The board will vote at its regularly scheduled meeting on June 7 on whether or not to turn Frank Porter Graham Elementary School into a magnet school.

School board members discussed the pros and cons of several different options for expanding the program, including the transition of either Carrboro Elementary School or Frank Porter Graham into a magnet school.

Some parents and board members wanted the dual-language program to be spread out among many schools in strands instead.

But Anne Tomalin, a high school teacher in the district, said she was opposed to that idea, as it would stretch teacher resources for the program too thinly.

Kris Castellano, a Chapel Hill parent, said parents shouldn’t be concerned about redistricting that could occur with the transition of a neighborhood school into a magnet one.

“One door closes, but the other door opens,” she said.

Board member Mike Kelley said he was mostly concerned with increasing the capacity of and making the program available for every student in the district — something that is not currently an option.

Mia Day Burroughs, board chairwoman, said she wanted to transition Frank Porter Graham into a magnet school for the Spanish dual-language program, despite other plans discussed at the meeting and parental opposition.

Burroughs said having the program in one school would give the students in the dual-language program the most benefits.

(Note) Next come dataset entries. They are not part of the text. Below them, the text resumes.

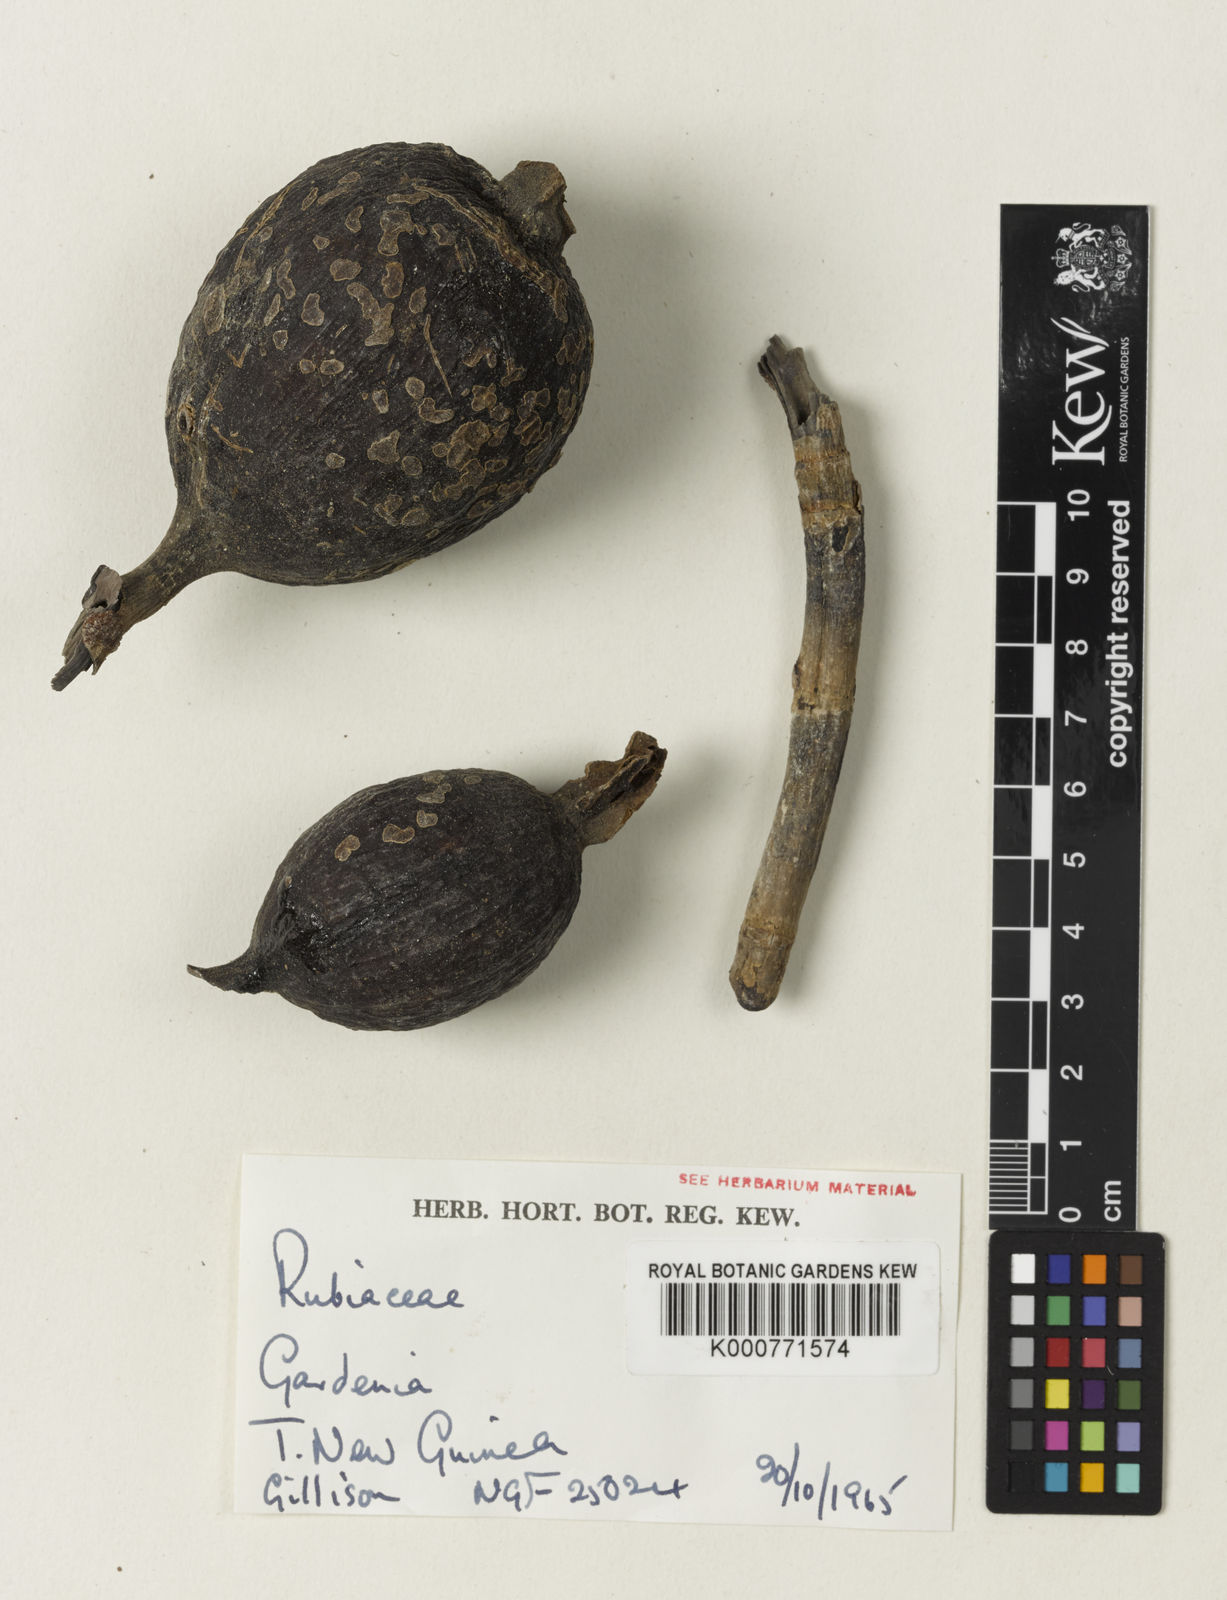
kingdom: Plantae
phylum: Tracheophyta
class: Magnoliopsida
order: Gentianales
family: Rubiaceae
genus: Gardenia
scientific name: Gardenia
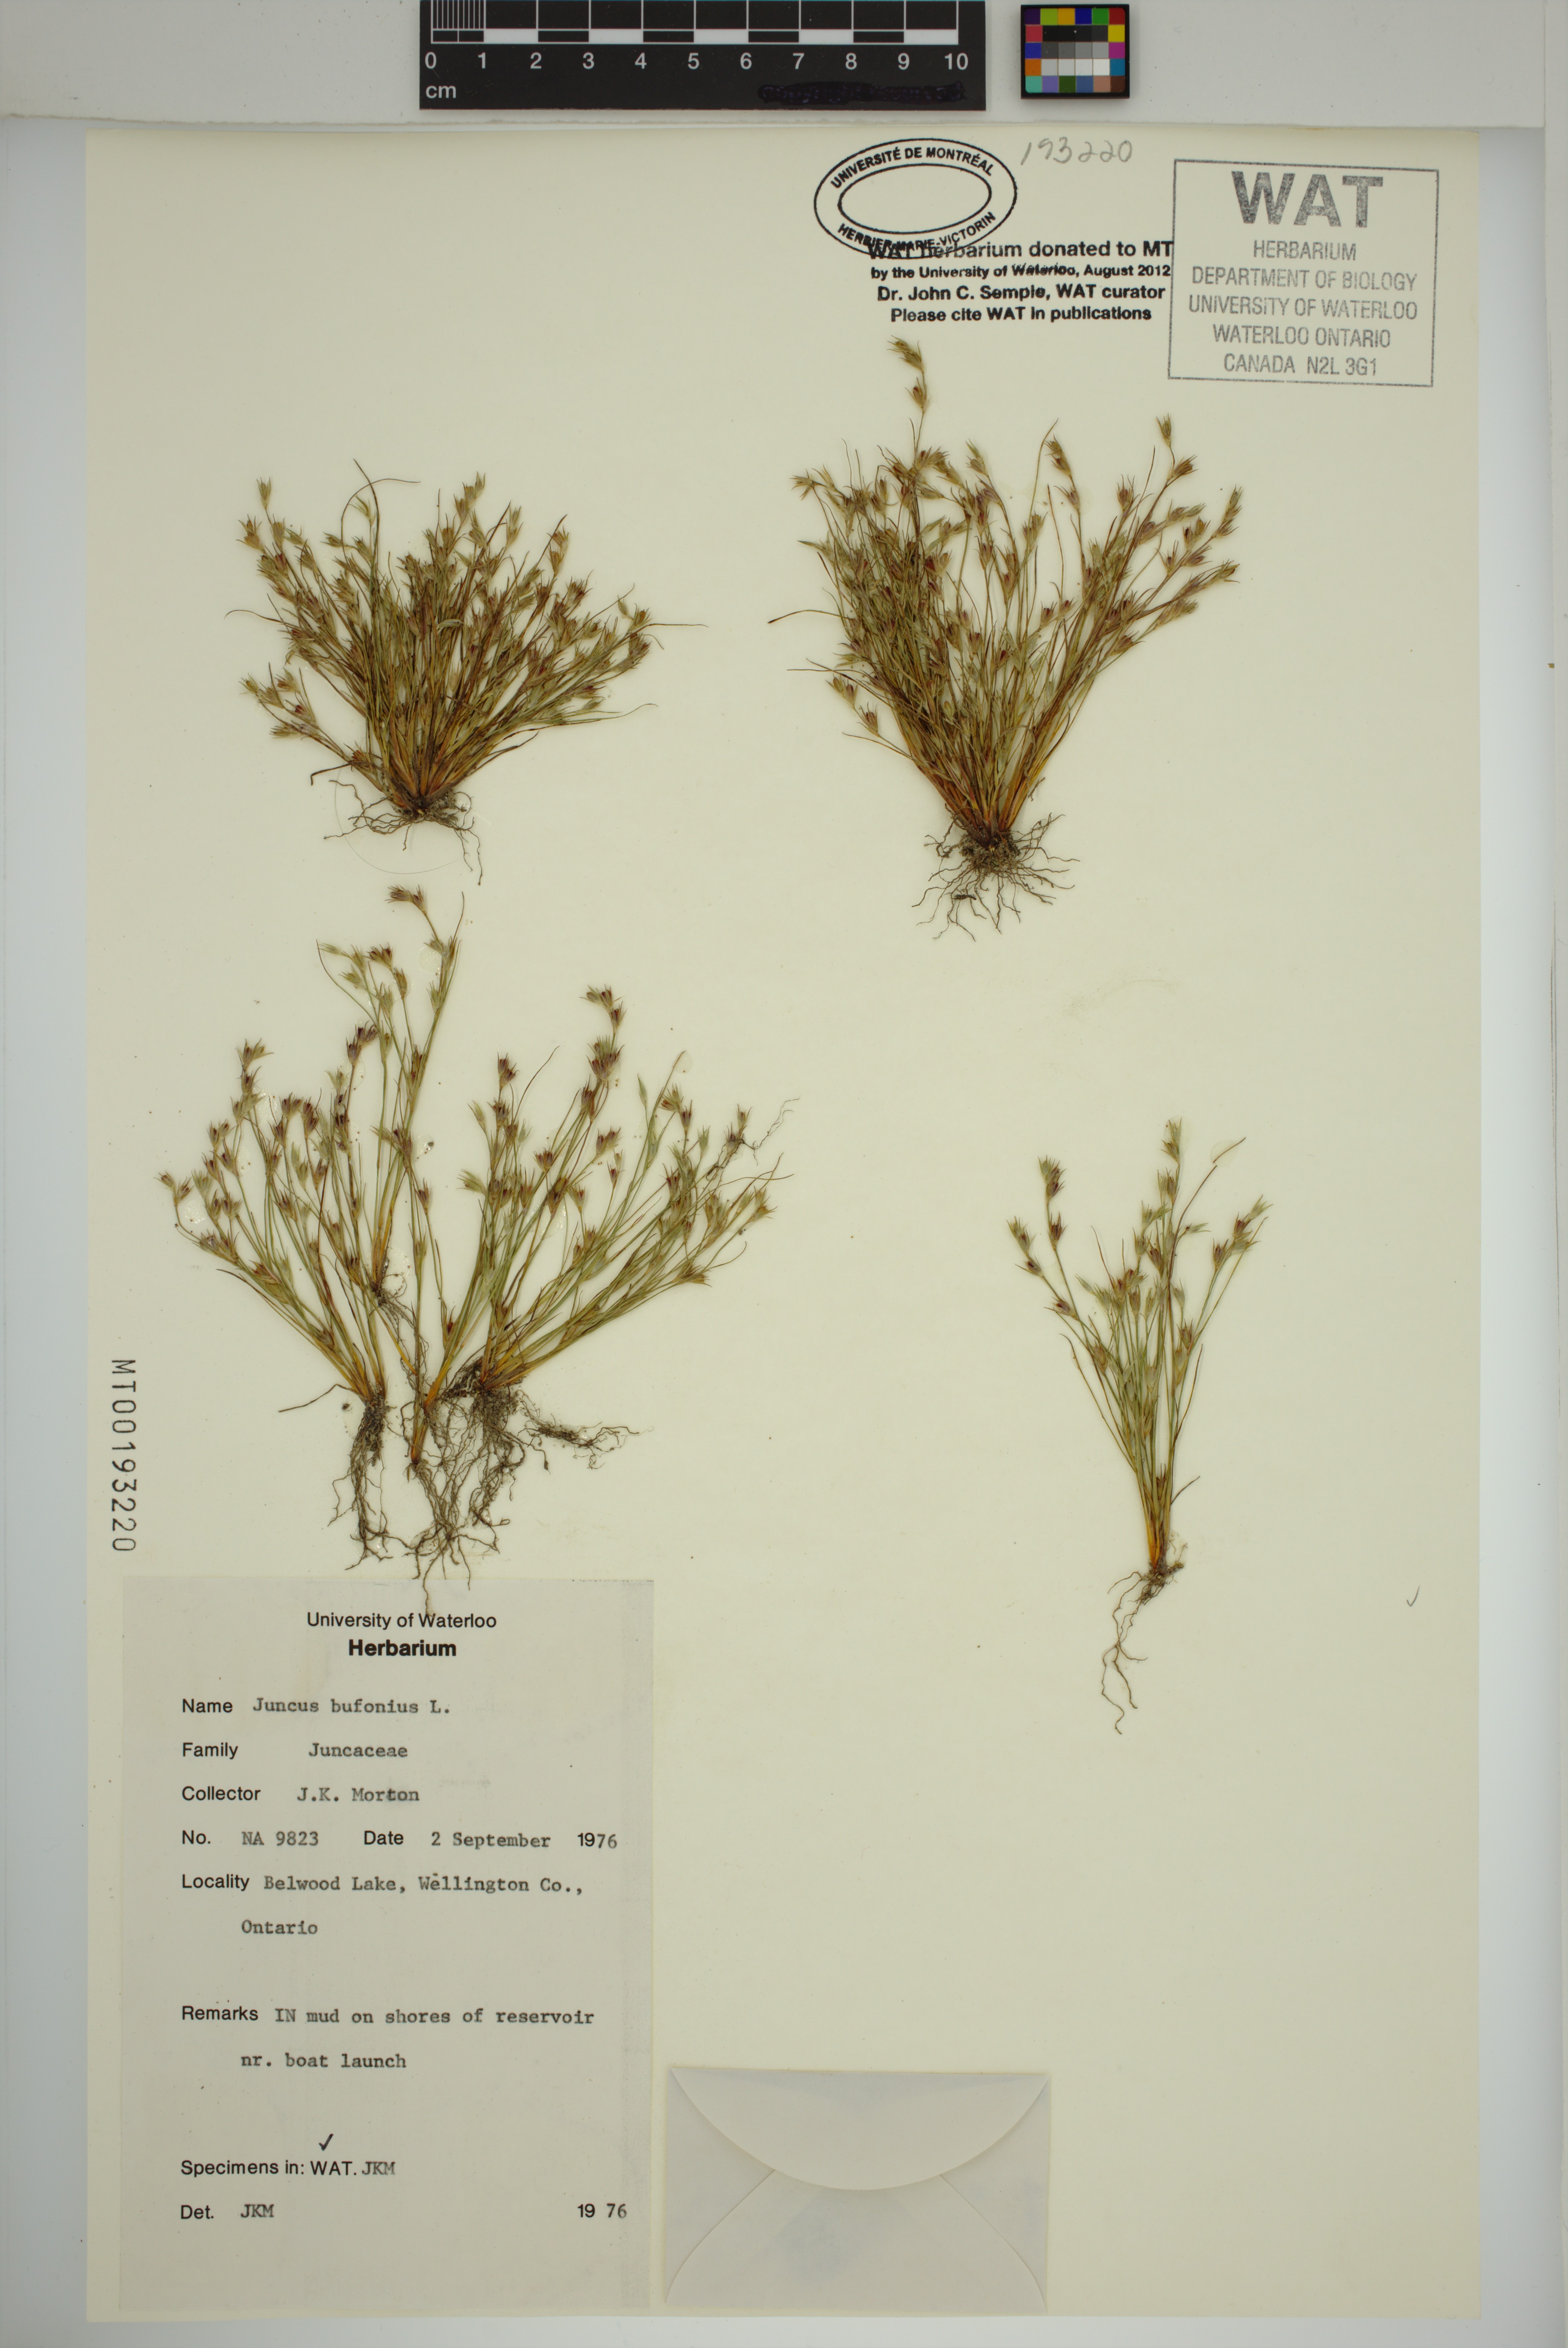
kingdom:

Kathy Irvin, parent of two kids at Frank Porter Graham, said she was concerned the board did not yet know the costs behind a dual-language magnet school.

She said she didn’t want the board to make a hasty decision.

“It’s important that you get this thing right,” Irvin said.

Irvin also said she was pleased with the board’s transparency in their discussions at the meeting.

“This was a discussion we wanted you to have,” she said.

Kelley said he hoped the board could to find a solution everyone would accept.

“At the very least, everyone should be able to understand why the board makes the decision for the community,” he said.